My Samson is a 3 1/2 year old, happy and healthy intact male. He is our first Vizsla, and this is my first time posting anything to a forum. My husband and I are empty nesters and our college son comes quite often. Samson loves everybody he meets, dogs and people, but he HATES to have his paws touched or have say a tick removed and will snarl at your hand and act ugly, though he doesn't bite. He also does not like to have a collar put on, though he tolerates this because he knows it means he gets to walk as we use a harness. He has a phobia of the vet and when boarding snarls and acts like he will bite them when they try to do his nails or bring him out of the crate. I walk him miles and miles every day on a paved trail so I don't have to take him to get his nails done. I could do them with my Dremel but am intimidated to try! The only way we have found to stop him from doing the snarling lip thing is we tell him: "I'm going to spank your bottom." Of course we don't have to as he stops, but still this doesnt stop the behavior from happening or help me be able to do his nails. I have anxiety every time we need to board him. He is basic command trained, very bright and loving. So when he does this snarling thing it really makes no sense. We have been thinking of neutering him but waited like our vet said to let him mature, which that time has certainly passed. Any help or guidance would be appreciated. Sorry for the long post


----------



## Greta (Sep 19, 2018)

Hello. Regarding the nail clipping you could start training using a scratch board, lots of videos on youtube. I wish I'd known about this with my previous V, she too had the paw touching phobia, hated going to the vet etc. She didn't show any aggression. 
Your Samson too sounds frightened and he's being defensive. I will let more knowledgeable members advise what course your training should take to help with this.


----------



## SamsonV (Oct 21, 2019)

Thank you for that advice, I have never heard of scratch boards and will be looking into that! Yes, I agree that the snarling is fearful behavior, which is heartbreaking, but I don't know why, though it seems to have stemmed from the vet boarding and having nails trimmed there. We have had him since a pup and his parents are owned by relatives, he's not a rescue.


----------



## Greta (Sep 19, 2018)

Some Vizslas can be very sensitive and have very good memories. If Samson has been hurt whilst having his nails clipped, even just slightly or was just fearful then it can become a phobia. 
Positive experiences with high value rewards can start to improve phobias but it can take a very long time and some dogs are just too fearful. Like you I avoided, when I could, exposing my previous V to her fears. 
If you can have success with training the scratch board then that problem will be resolved. But you could also try gaining his confidence by touching his paws, not for long and reward him when he lets you with a high value treat.
Also his collar phobia, did he wear a harness when a pup? Greta started on a harness and I didn't really put her in a collar untill perhaps 6/8 months that often. As a result she was a bit of a bucking bronco when you tried to hold her by the collar. It's much better now but not perfect. She will still hide when she has her collar put on each morning, it's a game for her now. But if she knows there's a treat she's as good as gold!


----------



## texasred (Jan 29, 2012)

Have these problems been life long, or are they new.
There will always be dogs that give in to pressure, or will react to pressure.

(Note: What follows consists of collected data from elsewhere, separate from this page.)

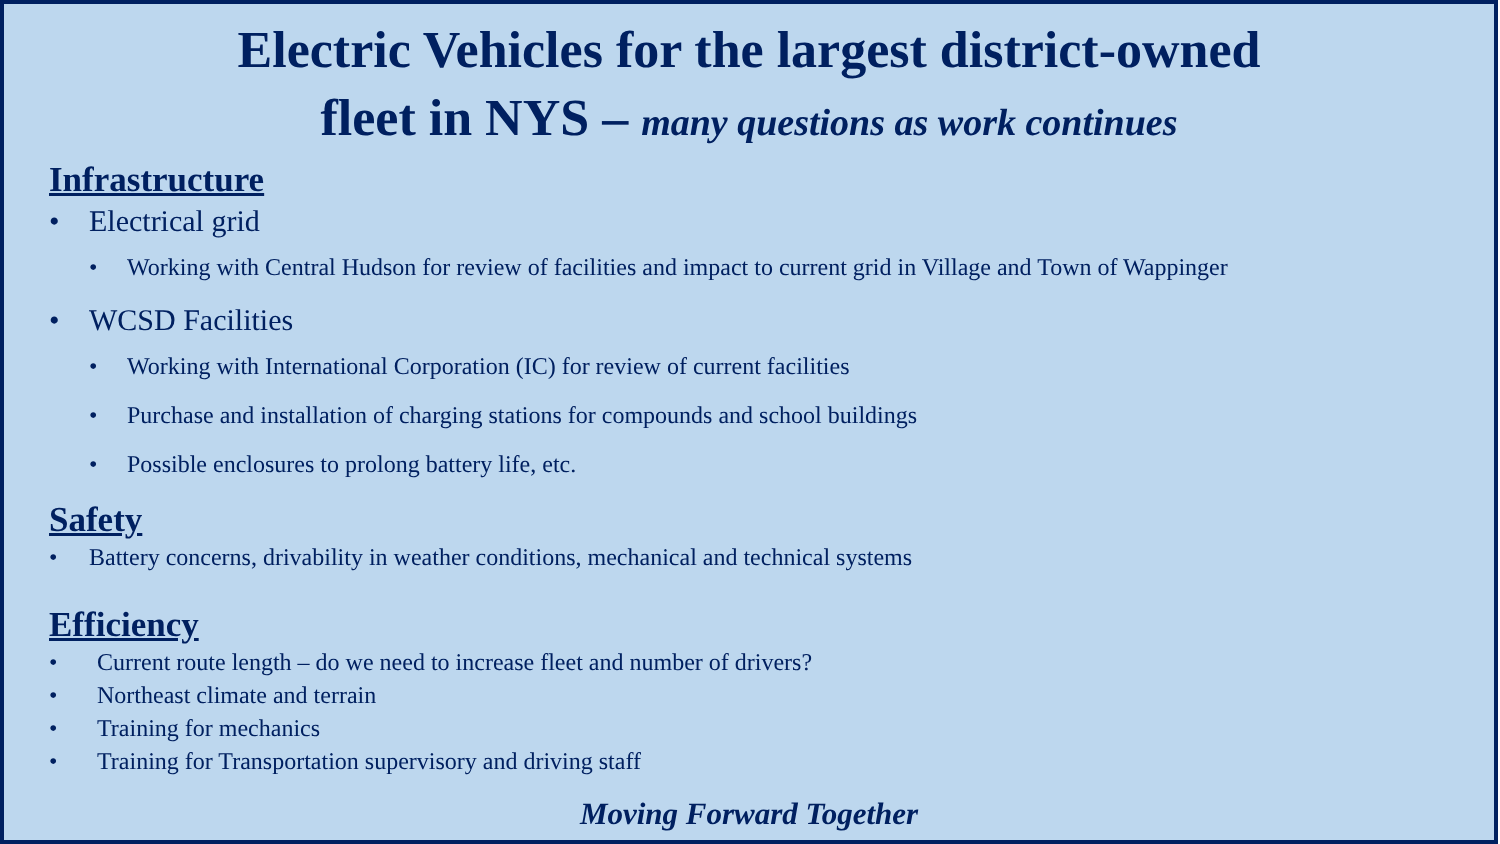Electric Vehicles for the largest district-owned
fleet in NYS – many questions as work continues
Infrastructure
• Electrical grid
• Working with Central Hudson for review of facilities and impact to current grid in Village and Town of Wappinger
• WCSD Facilities
• Working with International Corporation (IC) for review of current facilities
• Purchase and installation of charging stations for compounds and school buildings
• Possible enclosures to prolong battery life, etc.
Safety
• Battery concerns, drivability in weather conditions, mechanical and technical systems
Efficiency
• Current route length – do we need to increase fleet and number of drivers?
• Northeast climate and terrain
• Training for mechanics
• Training for Transportation supervisory and driving staff
Moving Forward Together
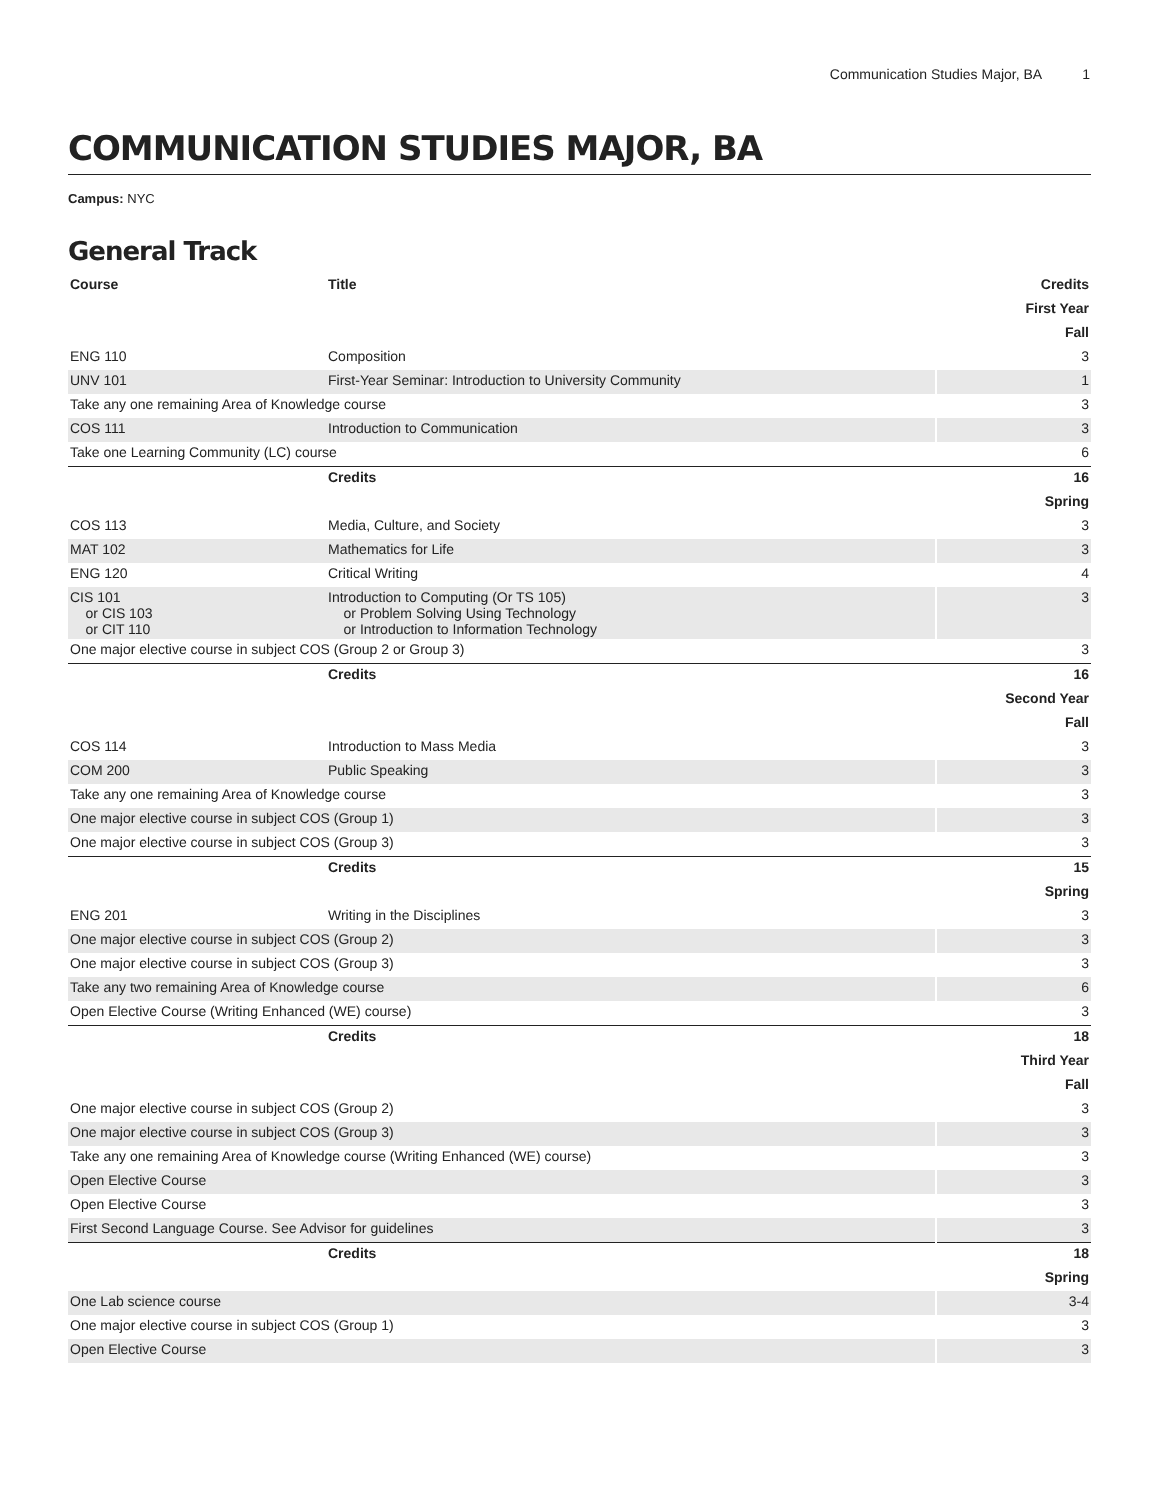Communication Studies Major, BA 1
COMMUNICATION STUDIES MAJOR, BA
Campus: NYC
General Track
| Course | Title | Credits |
| --- | --- | --- |
| First Year | | |
| Fall | | |
| ENG 110 | Composition | 3 |
| UNV 101 | First-Year Seminar: Introduction to University Community | 1 |
| Take any one remaining Area of Knowledge course | | 3 |
| COS 111 | Introduction to Communication | 3 |
| Take one Learning Community (LC) course | | 6 |
| | Credits | 16 |
| Spring | | |
| COS 113 | Media, Culture, and Society | 3 |
| MAT 102 | Mathematics for Life | 3 |
| ENG 120 | Critical Writing | 4 |
| CIS 101 or CIS 103 or CIT 110 | Introduction to Computing (Or TS 105) or Problem Solving Using Technology or Introduction to Information Technology | 3 |
| One major elective course in subject COS (Group 2 or Group 3) | | 3 |
| | Credits | 16 |
| Second Year | | |
| Fall | | |
| COS 114 | Introduction to Mass Media | 3 |
| COM 200 | Public Speaking | 3 |
| Take any one remaining Area of Knowledge course | | 3 |
| One major elective course in subject COS (Group 1) | | 3 |
| One major elective course in subject COS (Group 3) | | 3 |
| | Credits | 15 |
| Spring | | |
| ENG 201 | Writing in the Disciplines | 3 |
| One major elective course in subject COS (Group 2) | | 3 |
| One major elective course in subject COS (Group 3) | | 3 |
| Take any two remaining Area of Knowledge course | | 6 |
| Open Elective Course (Writing Enhanced (WE) course) | | 3 |
| | Credits | 18 |
| Third Year | | |
| Fall | | |
| One major elective course in subject COS (Group 2) | | 3 |
| One major elective course in subject COS (Group 3) | | 3 |
| Take any one remaining Area of Knowledge course (Writing Enhanced (WE) course) | | 3 |
| Open Elective Course | | 3 |
| Open Elective Course | | 3 |
| First Second Language Course. See Advisor for guidelines | | 3 |
| | Credits | 18 |
| Spring | | |
| One Lab science course | | 3-4 |
| One major elective course in subject COS (Group 1) | | 3 |
| Open Elective Course | | 3 |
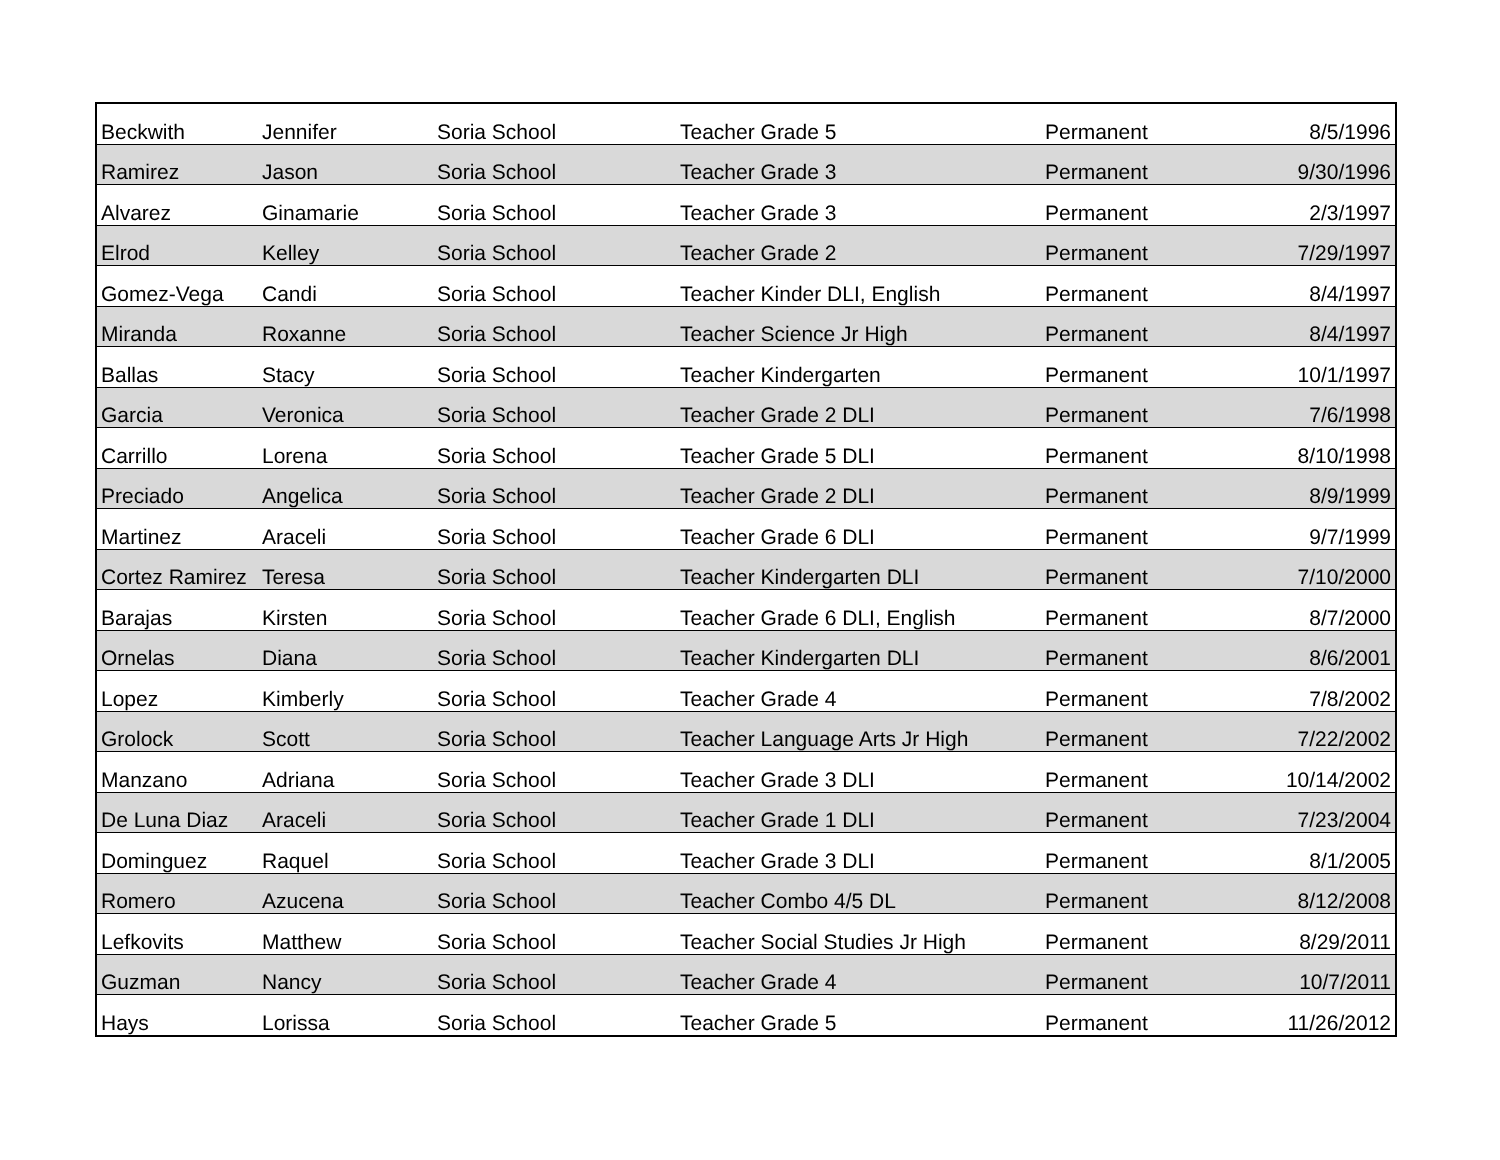| Beckwith | Jennifer | Soria School | Teacher Grade 5 | Permanent | 8/5/1996 |
| Ramirez | Jason | Soria School | Teacher Grade 3 | Permanent | 9/30/1996 |
| Alvarez | Ginamarie | Soria School | Teacher Grade 3 | Permanent | 2/3/1997 |
| Elrod | Kelley | Soria School | Teacher Grade 2 | Permanent | 7/29/1997 |
| Gomez-Vega | Candi | Soria School | Teacher Kinder DLI, English | Permanent | 8/4/1997 |
| Miranda | Roxanne | Soria School | Teacher Science Jr High | Permanent | 8/4/1997 |
| Ballas | Stacy | Soria School | Teacher Kindergarten | Permanent | 10/1/1997 |
| Garcia | Veronica | Soria School | Teacher Grade 2 DLI | Permanent | 7/6/1998 |
| Carrillo | Lorena | Soria School | Teacher Grade 5 DLI | Permanent | 8/10/1998 |
| Preciado | Angelica | Soria School | Teacher Grade 2 DLI | Permanent | 8/9/1999 |
| Martinez | Araceli | Soria School | Teacher Grade 6 DLI | Permanent | 9/7/1999 |
| Cortez Ramirez | Teresa | Soria School | Teacher Kindergarten DLI | Permanent | 7/10/2000 |
| Barajas | Kirsten | Soria School | Teacher Grade 6 DLI, English | Permanent | 8/7/2000 |
| Ornelas | Diana | Soria School | Teacher Kindergarten DLI | Permanent | 8/6/2001 |
| Lopez | Kimberly | Soria School | Teacher Grade 4 | Permanent | 7/8/2002 |
| Grolock | Scott | Soria School | Teacher Language Arts Jr High | Permanent | 7/22/2002 |
| Manzano | Adriana | Soria School | Teacher Grade 3 DLI | Permanent | 10/14/2002 |
| De Luna Diaz | Araceli | Soria School | Teacher Grade 1 DLI | Permanent | 7/23/2004 |
| Dominguez | Raquel | Soria School | Teacher Grade 3 DLI | Permanent | 8/1/2005 |
| Romero | Azucena | Soria School | Teacher Combo 4/5 DL | Permanent | 8/12/2008 |
| Lefkovits | Matthew | Soria School | Teacher Social Studies Jr High | Permanent | 8/29/2011 |
| Guzman | Nancy | Soria School | Teacher Grade 4 | Permanent | 10/7/2011 |
| Hays | Lorissa | Soria School | Teacher Grade 5 | Permanent | 11/26/2012 |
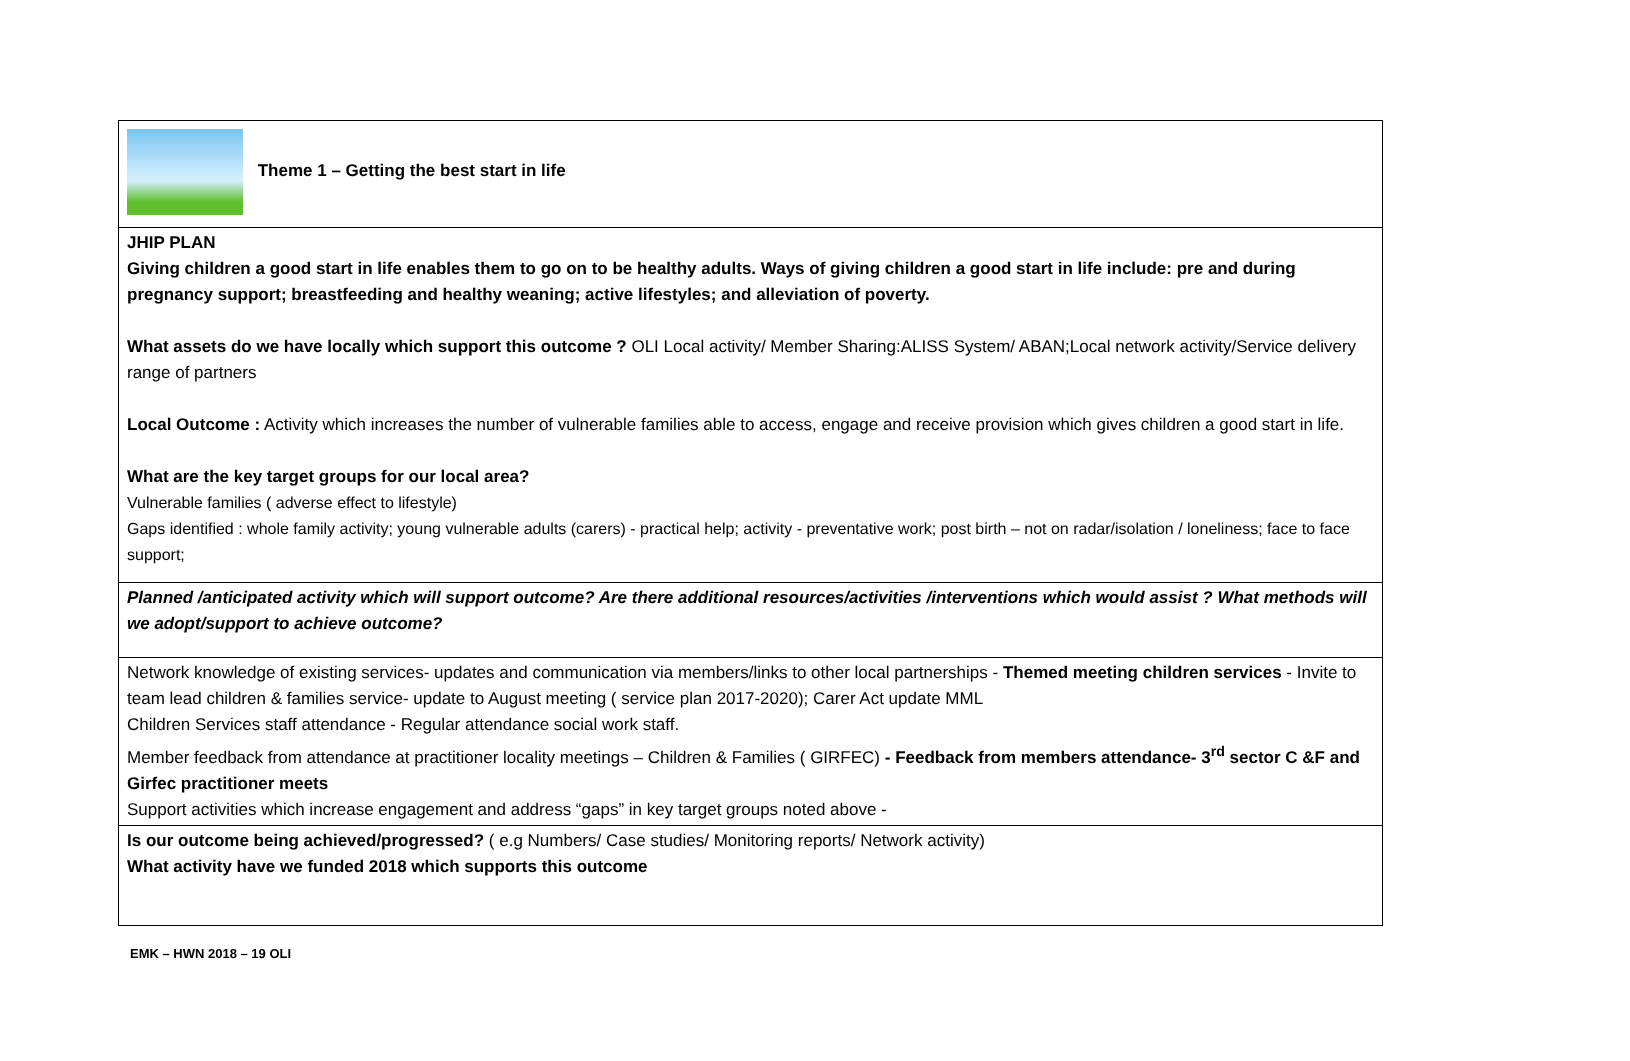| Theme 1 – Getting the best start in life |
| JHIP PLAN Giving children a good start in life enables them to go on to be healthy adults. Ways of giving children a good start in life include: pre and during pregnancy support; breastfeeding and healthy weaning; active lifestyles; and alleviation of poverty. What assets do we have locally which support this outcome ? OLI Local activity/ Member Sharing:ALISS System/ ABAN;Local network activity/Service delivery range of partners Local Outcome : Activity which increases the number of vulnerable families able to access, engage and receive provision which gives children a good start in life. What are the key target groups for our local area? Vulnerable families ( adverse effect to lifestyle) Gaps identified : whole family activity; young vulnerable adults (carers) - practical help; activity - preventative work; post birth – not on radar/isolation / loneliness; face to face support; |
| Planned /anticipated activity which will support outcome? Are there additional resources/activities /interventions which would assist ? What methods will we adopt/support to achieve outcome? |
| Network knowledge of existing services- updates and communication via members/links to other local partnerships - Themed meeting children services - Invite to team lead children & families service- update to August meeting ( service plan 2017-2020); Carer Act update MML Children Services staff attendance - Regular attendance social work staff. Member feedback from attendance at practitioner locality meetings – Children & Families ( GIRFEC) - Feedback from members attendance- 3<sup>rd</sup> sector C &F and Girfec practitioner meets Support activities which increase engagement and address “gaps” in key target groups noted above - |
| Is our outcome being achieved/progressed? ( e.g Numbers/ Case studies/ Monitoring reports/ Network activity) What activity have we funded 2018 which supports this outcome |
EMK – HWN 2018 – 19 OLI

By Pressure, I just mean made to do something, they do not want to do, or something they are uncomfortable with.


----------



## cosmoKenney (Dec 8, 2017)

Just to set expectations, at 3 1/2 y/o, you will have your work cut out for you. I doubt that neutering will help much. You are going to have to start small. And use tons of repetition -- daily.
Just start by touching the paw and give a treat. Don't treat when he's snarling. Don't react, or yell when he is snarling. Always stay calm. Don't threaten. Two or three times and then leave him alone. Over time increase the number of reps and the number of sessions per day. And of course move up, over time, from touching the paw to holding for a few seconds. Then ramp up the duration.


----------



## SamsonV (Oct 21, 2019)

Thank you for your response. When a pup he guarded his bed or food, wrinkled his nose, but no growl, actually he NEVER growls, but when we corrected he responded and this is never an issue again. He and our cat eat alongside each other and he is a perfect gentleman. He's never been keen on tick removal or paws being touched but I can get the tick off by talking to him and telling him easy and gentle. However, we moved to a new location (new city) and had to board him a few times and I let them trim his paws I think twice. They did tell me he didn't like it. Long story short, the vet has never talked to us, but we were told by the office administrator when I wanted to talk to the about breeding that we should not breed him, but neuter him and take him to a behaviorist. I was speechless, they always told me he behaved well and he "was fine", though we had begun to see these phobias that we had never seen. Additionally, the FINAL and last time he was there, when we got him home he was nervous and his lips wrinkling back even when he sat in our laps and we petted him if we went near his collar. It was heartbreaking and took him a few days to stop. So, no he has not been like this always. We will not take him back and need a vet and boarding when we need it but I am nervous to try to find anyone. I put a Sensible harness to walk and he even puts his head into this though he hesitates. We've worked with him to get to that point. So, he wears a regular collar which I have been taking on and off every night since posting on here and treating him after I put on; he is perfectly fine with this after a few days and seems to be gaining confidence. Again sorry so long.


----------